• [EXERCISE INSTRUCTIONS]:
Go through the records below from the first line and print each one exactly, stopping after the line that contains "заспокоєння". Do not print pictures or anything past that line.

• [PROVIDED MATERIAL]:
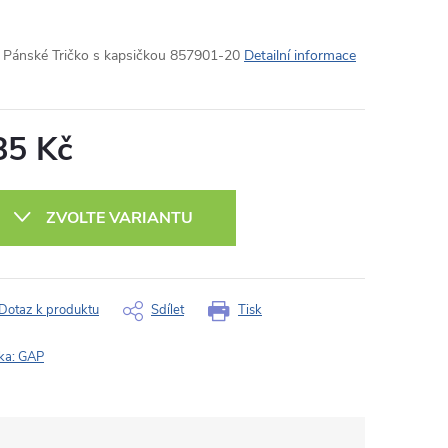
Pánské Tričko s kapsičkou 857901-20
Detailní informace
85 Kč
ná
:
ZVOLTE VARIANTU
Dotaz k produktu
Sdílet
Tisk
ka:
GAP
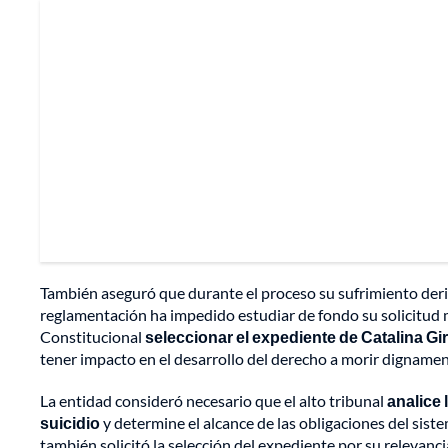
También aseguró que durante el proceso su sufrimiento der
reglamentación ha impedido estudiar de fondo su solicitud 
Constitucional
seleccionar el expediente de Catalina Gi
tener impacto en el desarrollo del derecho a morir digname
La entidad consideró necesario que el alto tribunal
analice 
suicidio
y determine el alcance de las obligaciones del siste
también solicitó la selección del expediente por su relevanci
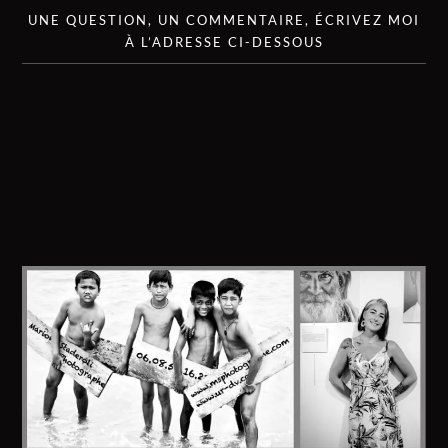
UNE QUESTION, UN COMMENTAIRE, ÉCRIVEZ MOI
À L’ADRESSE CI-DESSOUS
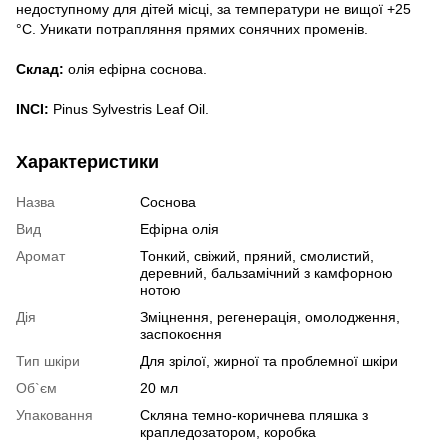
недоступному для дітей місці, за температури не вищої +25
°C. Уникати потрапляння прямих сонячних променів.
Склад:
олія ефірна соснова.
INCI:
Pinus Sylvestris Leaf Oil.
Характеристики
Назва
Соснова
Вид
Ефірна олія
Аромат
Тонкий, свіжий, пряний, смолистий,
деревний, бальзамічний з камфорною
нотою
Дія
Зміцнення, регенерація, омолодження,
заспокоєння
Тип шкіри
Для зрілої, жирної та проблемної шкіри
Об`єм
20 мл
Упаковання
Скляна темно-коричнева пляшка з
крапледозатором, коробка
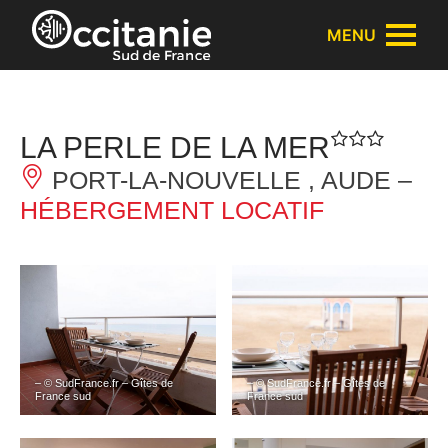
Panneau de gestion des cookies
MENU
LA PERLE DE LA MER
PORT-LA-NOUVELLE , AUDE –
HÉBERGEMENT LOCATIF
– © SudFrance.fr – Gîtes de
– © SudFrance.fr – Gîtes de
France sud
France sud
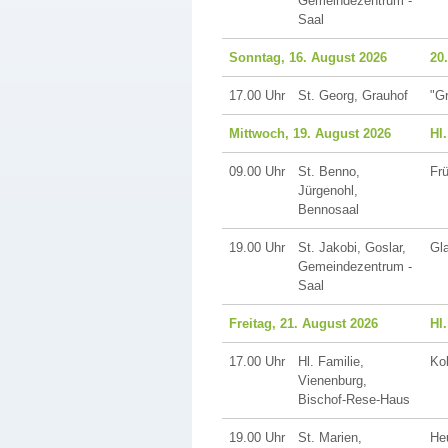
Gemeindezentrum -
Saal
Sonntag, 16. August 2026
20
17.00 Uhr
St. Georg, Grauhof
"G
Mittwoch, 19. August 2026
Hl
09.00 Uhr
St. Benno,
Fr
Jürgenohl,
Bennosaal
19.00 Uhr
St. Jakobi, Goslar,
Gl
Gemeindezentrum -
Saal
Freitag, 21. August 2026
Hl.
17.00 Uhr
Hl. Familie,
Kol
Vienenburg,
Bischof-Rese-Haus
19.00 Uhr
St. Marien,
Heu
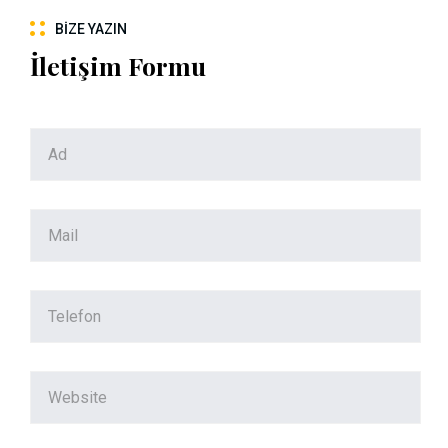
BIZE YAZIN
İletişim Formu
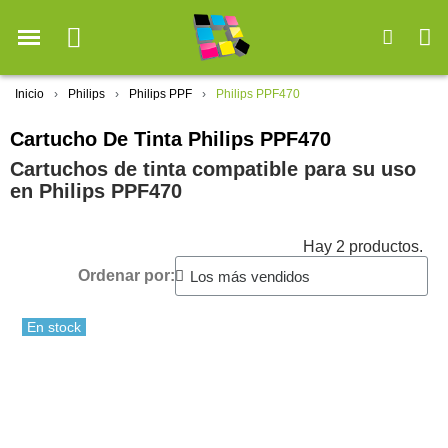
Inicio
Philips
Philips PPF
Philips PPF470
Cartucho De Tinta Philips PPF470
Cartuchos de tinta compatible para su uso
en Philips PPF470
Hay 2 productos.
Ordenar por:
En stock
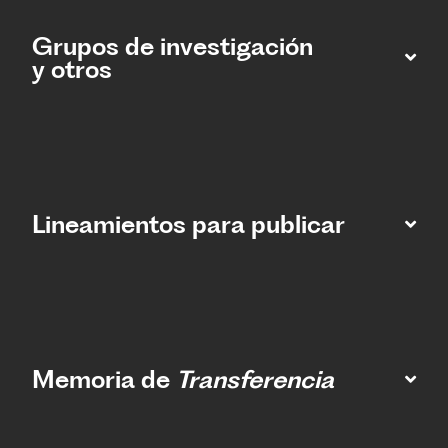
Grupos de investigación
y otros
Lineamientos para publicar
Memoria de
Transferencia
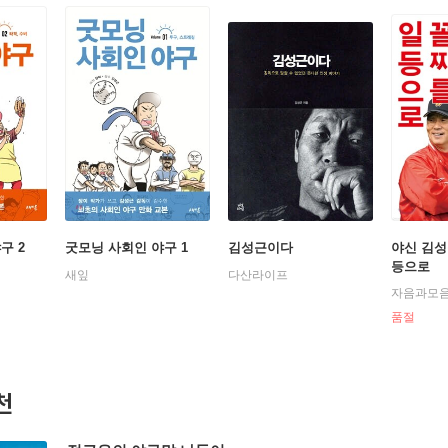
구 2
굿모닝 사회인 야구 1
김성근이다
야신 김성
등으로
새잎
다산라이프
자음과모
품절
천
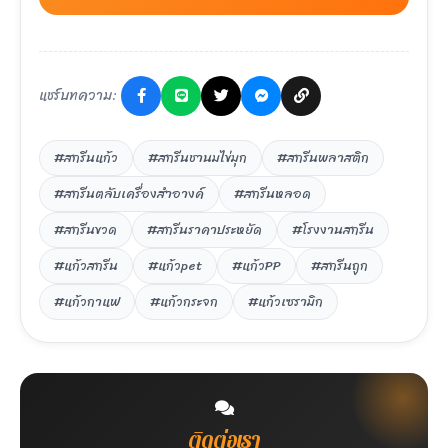
แชร์บทความ:
#สกรีนแก้ว
#สกรีนชานมไข่มุก
#สกรีนพลาสติก
#สกรีนตลับเครื่องสำอางค์
#สกรีนหลอด
#สกรีนขวด
#สกรีนราคาประหยัด
#โรงงานสกรีน
#แก้วสกรีน
#แก้วpet
#แก้วPP
#สกรีนถูก
#แก้วกาแฟ
#แก้วกระจก
#แก้วเซรามิก
ติดต่อเรา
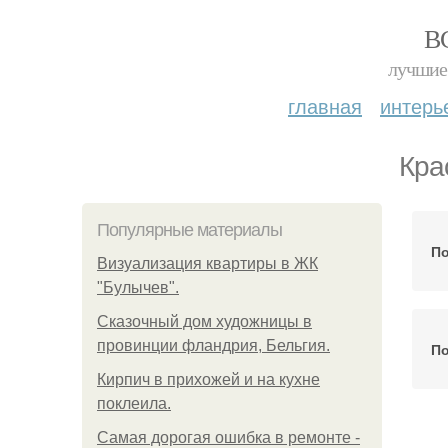
В
лучшие 
главная
интерь
Кра
Популярные материалы
По
Визуализация квартиры в ЖК
"Булычев".
Сказочный дом художницы в
провинции фландрия, Бельгия.
По
Кирпич в прихожей и на кухне
поклеила.
Самая дорогая ошибка в ремонте -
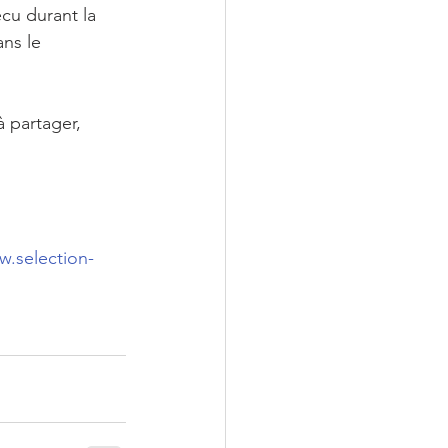
cu durant la 
ns le 
à partager, 
w.selection-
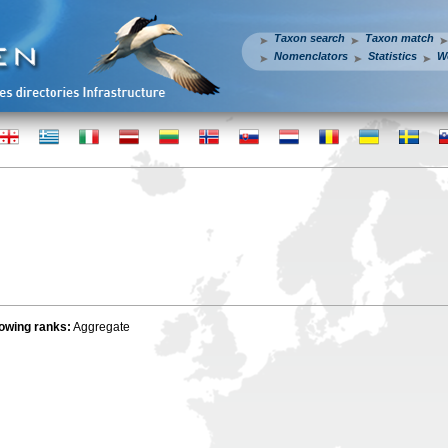
Taxon search
Taxon match
Nomenclators
Statistics
W
lowing ranks:
Aggregate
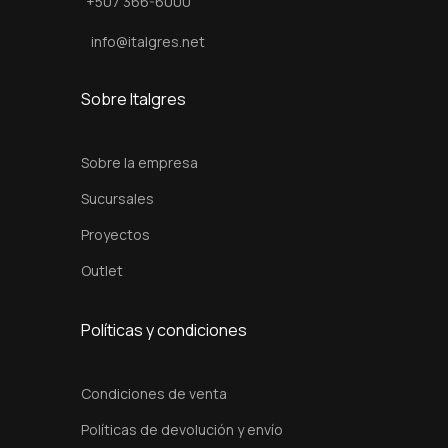
+507 366-6000
info@italgres.net
Sobre Italgres
Sobre la empresa
Sucursales
Proyectos
Outlet
Políticas y condiciones
Condiciones de venta
Políticas de devolución y envío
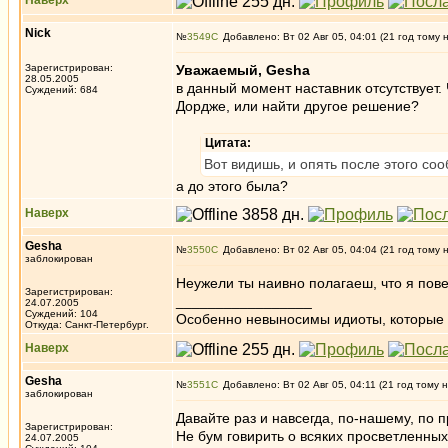
Наверх
Nick
№
3549
Добавлено: Вт 02 Авг 05, 04:01 (21 год тому 
Зарегистрирован:
Уважаемый, Gesha
28.05.2005
в данный момент наставник отсутствует.
Суждений: 684
Дордже, или найти другое решение?
Цитата:
Вот видишь, и опять после этого со
а до этого была?
Наверх
Gesha
№
3550
Добавлено: Вт 02 Авг 05, 04:04 (21 год тому 
заблокирован
Неужели ты наивно полагаеш, что я повед
Зарегистрирован:
_________________
24.07.2005
Суждений: 104
Особенно невыносимы идиоты, которые с
Откуда: Санкт-Петербург.
Наверх
Gesha
№
3551
Добавлено: Вт 02 Авг 05, 04:11 (21 год тому 
заблокирован
Давайте раз и навсегда, по-нашему, по 
Зарегистрирован:
Не бум говирить о всяких просветленны
24.07.2005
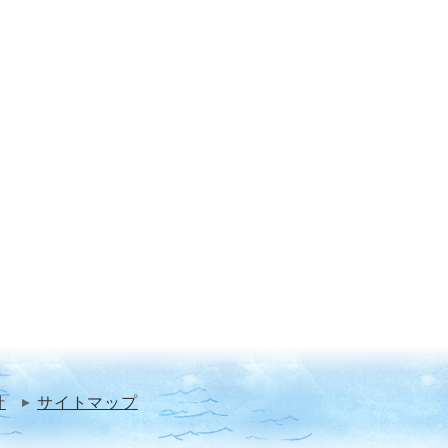
針
サイトマップ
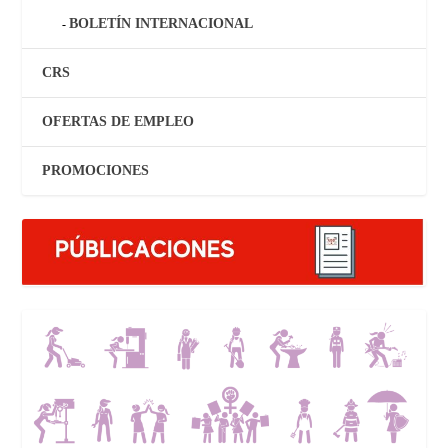
BOLETÍN INTERNACIONAL
CRS
OFERTAS DE EMPLEO
PROMOCIONES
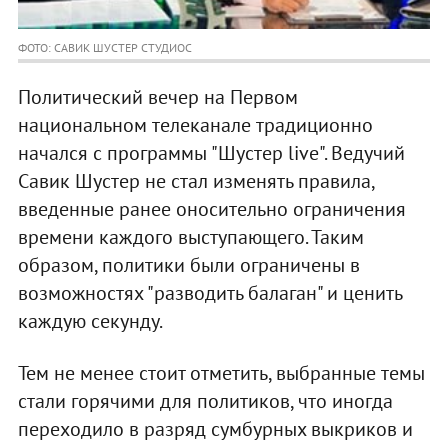
ФОТО: САВИК ШУСТЕР СТУДИОC
Политический вечер на Первом
национальном телеканале традиционно
начался с программы "Шустер live". Ведучий
Савик Шустер не стал изменять правила,
введенные ранее оносительно ограничения
времени каждого выступающего. Таким
образом, политики были ограничены в
возможностях "разводить балаган" и ценить
каждую секунду.
Тем не менее стоит отметить, выбранные темы
стали горячими для политиков, что иногда
переходило в разряд сумбурных выкриков и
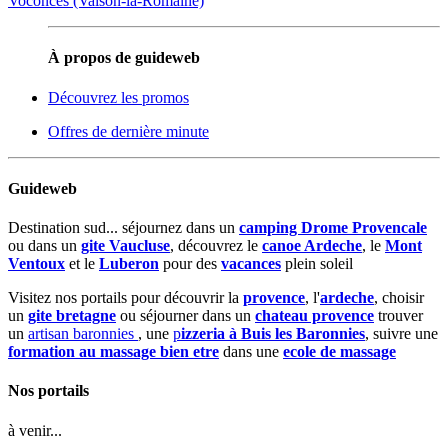
Voconces (Vaison-la-Romaine)
À propos de guideweb
Découvrez les promos
Offres de dernière minute
Guideweb
Destination sud... séjournez dans un
camping Drome Provencale
ou dans un
gite Vaucluse
, découvrez le
canoe Ardeche
, le
Mont
Ventoux
et le
Luberon
pour des
vacances
plein soleil
Visitez nos portails pour découvrir la
provence
, l'
ardeche
, choisir
un
gite bretagne
ou séjourner dans un
chateau provence
trouver
un
artisan baronnies
, une
p
izzeria à Buis les Baronnies
, suivre une
formation au massage bien etre
dans une
ecole de massage
Nos portails
à venir...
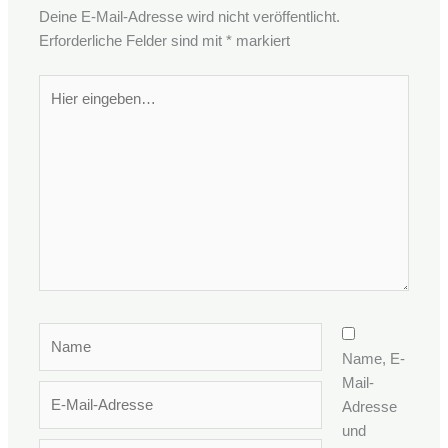
Deine E-Mail-Adresse wird nicht veröffentlicht.
Erforderliche Felder sind mit
*
markiert
Hier
eingeben…
Name
Name, E-
Mail-
E-
Adresse
Mail-
und
Adresse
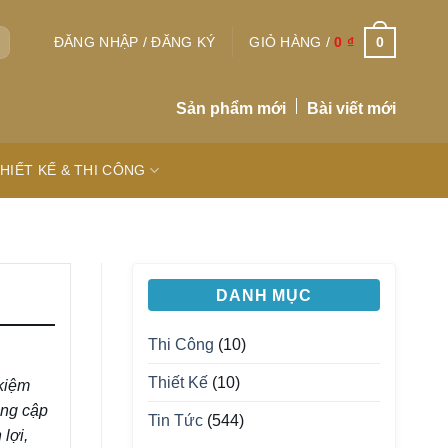
0
ĐĂNG NHẬP / ĐĂNG KÝ
GIỎ HÀNG /
0
₫
Sản phẩm mới
Bài viết mới
HIẾT KẾ & THI CÔNG
DANH MỤC
Thi Công
(10)
Thiết Kế
(10)
 kiệm
ăng cập
Tin Tức
(544)
lợi,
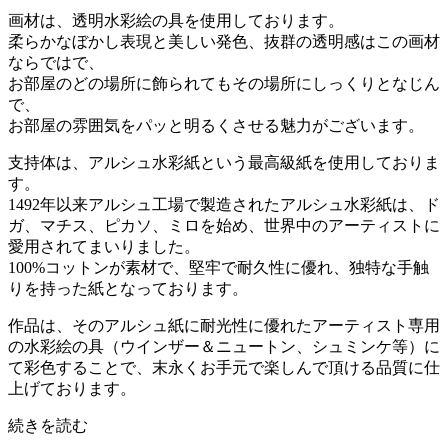
画材は、透明水彩絵の具を使用しております。
柔らかなぼかし表現と美しい発色、抜群の透明感はこの画材
ならではで、
お部屋のどの場所に飾られてもその場所にしっくりとなじん
で、
お部屋の雰囲気をパッと明るくさせる魅力がございます。
支持体は、アルシュ水彩紙という最高級紙を使用しておりま
す。
1492年以来アルシュ工場で製造されたアルシュ水彩紙は、ド
ガ、マチス、ピカソ、ミロを始め、世界中のアーティストに
愛用されてまいりました。
100%コットンが素材で、堅牢で耐久性に優れ、独特な手触
りを持った紙となっております。
作品は、そのアルシュ紙に耐光性に優れたアーティスト専用
の水彩絵の具（ウインザー＆ニュートン、シュミンケ等）に
て彩色することで、末永くお手元で楽しんで頂ける品質に仕
上げております。
続きを読む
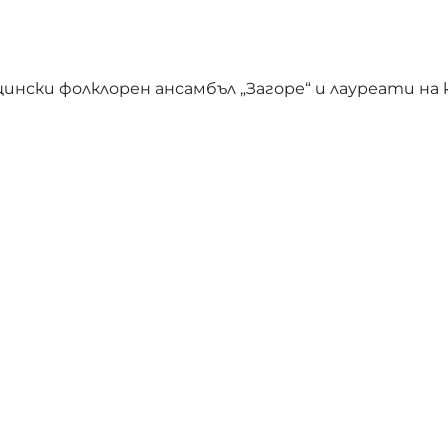
нски фолклорен ансамбъл „Загоре“ и лауреати на к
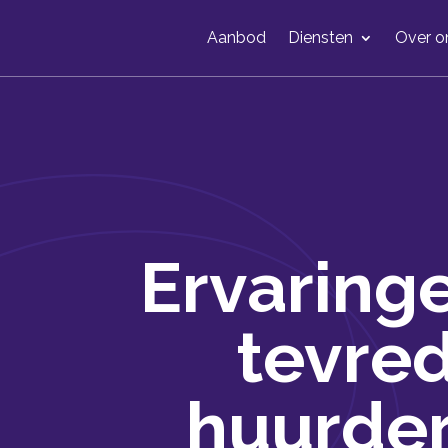
Aanbod
Diensten
Over o
Ervaring
tevre
huurder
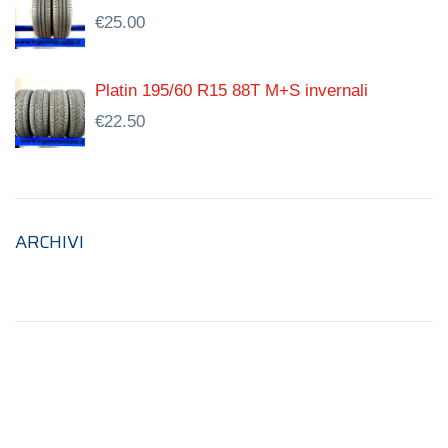
€
25.00
Platin 195/60 R15 88T M+S invernali
€
22.50
ARCHIVI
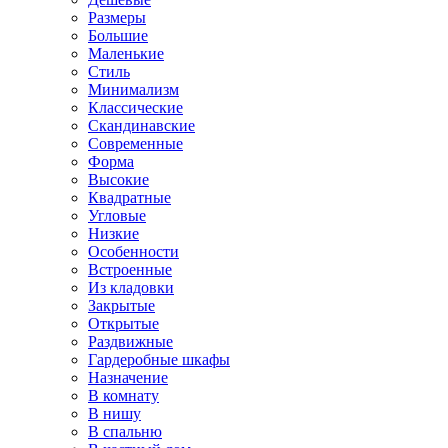
Размеры
Большие
Маленькие
Стиль
Минимализм
Классические
Скандинавские
Современные
Форма
Высокие
Квадратные
Угловые
Низкие
Особенности
Встроенные
Из кладовки
Закрытые
Открытые
Раздвижные
Гардеробные шкафы
Назначение
В комнату
В нишу
В спальню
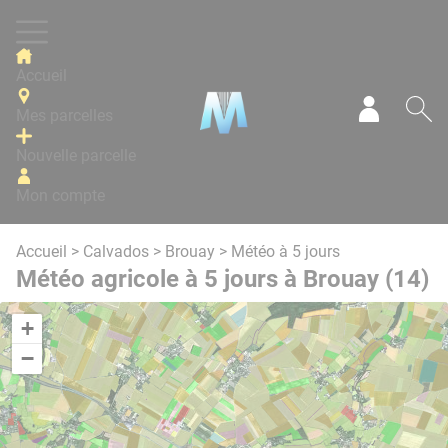
Panneau de gestion des cookies
Accueil
Mes parcelles
Mon com
Re
Nouvelle parcelle
Mon compte
Accueil
>
Calvados
>
Brouay
> Météo à 5 jours
Météo agricole à 5 jours à Brouay (14)
+
−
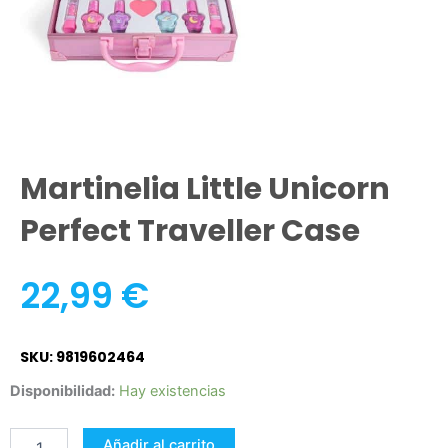
Martinelia Little Unicorn
Perfect Traveller Case
22,99
€
SKU: 9819602464
Martinelia
Disponibilidad:
Hay existencias
Little
Unicorn
Añadir al carrito
Perfect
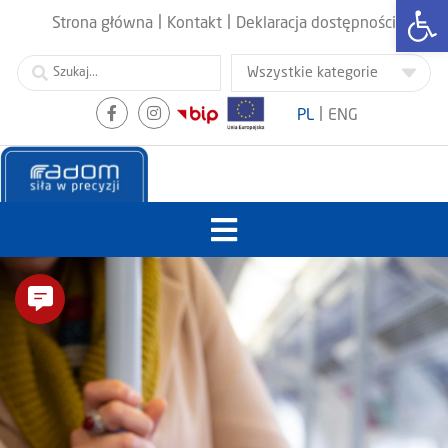
Otwórz
|
|
Strona główna
Kontakt
Deklaracja dostępności
|
PL
ENG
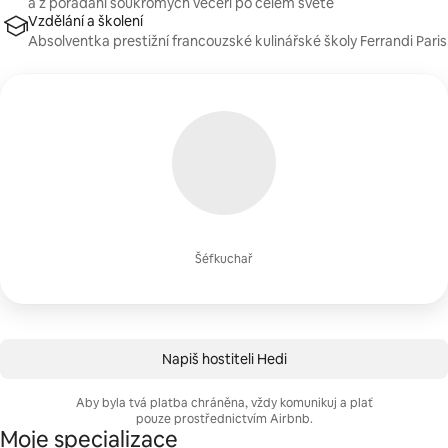
a z pořádání soukromých večeří po celém světě
Vzdělání a školení
Absolventka prestižní francouzské kulinářské školy Ferrandi Paris
Šéfkuchař
Napiš hostiteli Hedi
Aby byla tvá platba chráněna, vždy komunikuj a plať
pouze prostřednictvím Airbnb.
Moje specializace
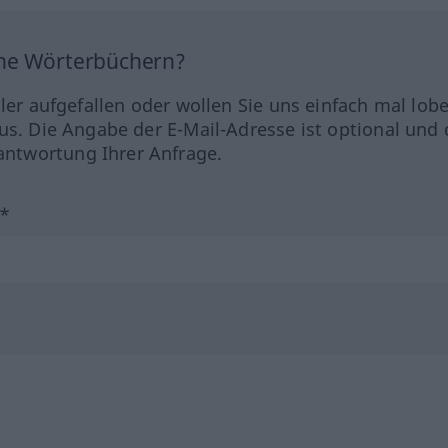
ine Wörterbüchern?
hler aufgefallen oder wollen Sie uns einfach mal lob
us. Die Angabe der E-Mail-Adresse ist optional und 
ntwortung Ihrer Anfrage.
?*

• [TASK RESPONSE]:
Pánské Tričko s kapsičkou 857901-20
Detailní informace
85 Kč
ná
:
ZVOLTE VARIANTU
Dotaz k produktu
Sdílet
Tisk
ka:
GAP
También aseguró que durante el proceso su sufrimiento der
reglamentación ha impedido estudiar de fondo su solicitud 
Constitucional
seleccionar el expediente de Catalina Gi
tener impacto en el desarrollo del derecho a morir digname
La entidad consideró necesario que el alto tribunal
analice 
suicidio
y determine el alcance de las obligaciones del siste
también solicitó la selección del expediente por su relevanci
UNE QUESTION, UN COMMENTAIRE, ÉCRIVEZ MOI
À L’ADRESSE CI-DESSOUS
недоступному для дітей місці, за температури не вищої +25
°C. Уникати потрапляння прямих сонячних променів.
Склад:
олія ефірна соснова.
INCI:
Pinus Sylvestris Leaf Oil.
Характеристики
Назва
Соснова
Вид
Ефірна олія
Аромат
Тонкий, свіжий, пряний, смолистий,
деревний, бальзамічний з камфорною
нотою
Дія
Зміцнення, регенерація, омолодження,
заспокоєння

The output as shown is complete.